— YOUR OBJECTIVE —
Every entry below should be printed exactly, without its images.

— Saved data entries —
──────
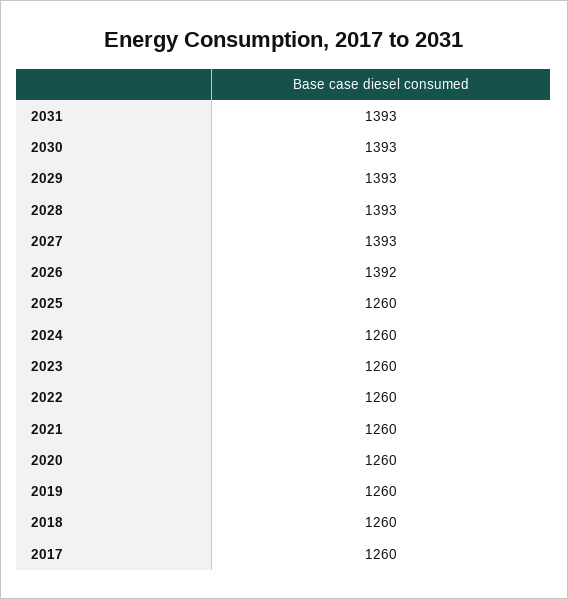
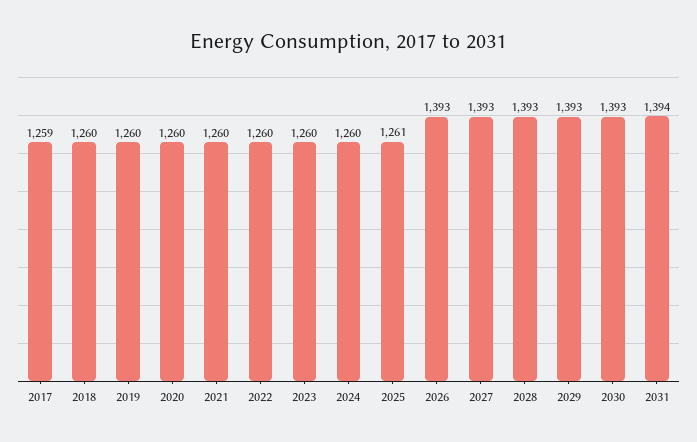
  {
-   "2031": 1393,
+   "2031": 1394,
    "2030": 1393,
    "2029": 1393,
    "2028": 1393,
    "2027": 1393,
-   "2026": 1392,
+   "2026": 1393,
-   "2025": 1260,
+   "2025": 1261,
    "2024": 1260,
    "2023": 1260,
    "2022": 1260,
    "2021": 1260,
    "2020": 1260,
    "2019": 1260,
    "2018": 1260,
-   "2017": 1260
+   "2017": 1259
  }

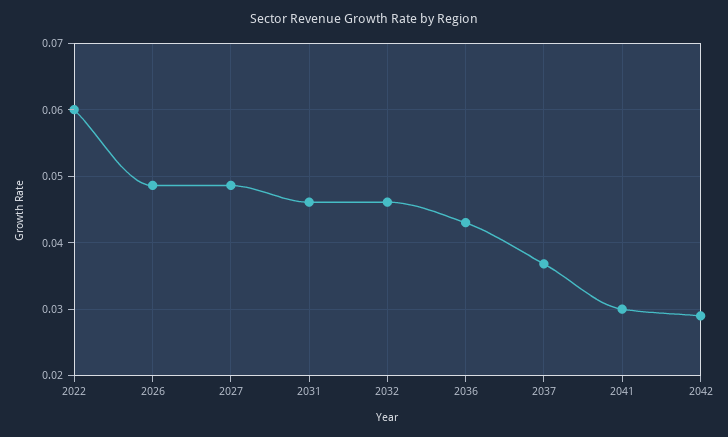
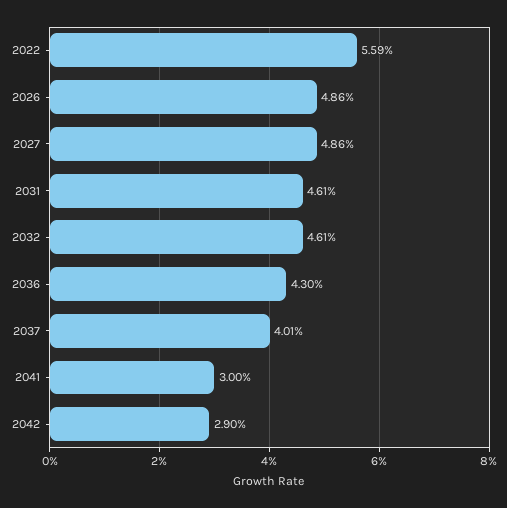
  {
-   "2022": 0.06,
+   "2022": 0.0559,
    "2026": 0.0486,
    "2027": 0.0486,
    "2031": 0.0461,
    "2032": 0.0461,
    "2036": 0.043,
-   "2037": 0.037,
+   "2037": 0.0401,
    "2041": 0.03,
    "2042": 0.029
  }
──────
— EXERCISE OUTPUT —
  {
-   "2031": 1393,
+   "2031": 1394,
    "2030": 1393,
    "2029": 1393,
    "2028": 1393,
    "2027": 1393,
-   "2026": 1392,
+   "2026": 1393,
-   "2025": 1260,
+   "2025": 1261,
    "2024": 1260,
    "2023": 1260,
    "2022": 1260,
    "2021": 1260,
    "2020": 1260,
    "2019": 1260,
    "2018": 1260,
-   "2017": 1260
+   "2017": 1259
  }

  {
-   "2022": 0.06,
+   "2022": 0.0559,
    "2026": 0.0486,
    "2027": 0.0486,
    "2031": 0.0461,
    "2032": 0.0461,
    "2036": 0.043,
-   "2037": 0.037,
+   "2037": 0.0401,
    "2041": 0.03,
    "2042": 0.029
  }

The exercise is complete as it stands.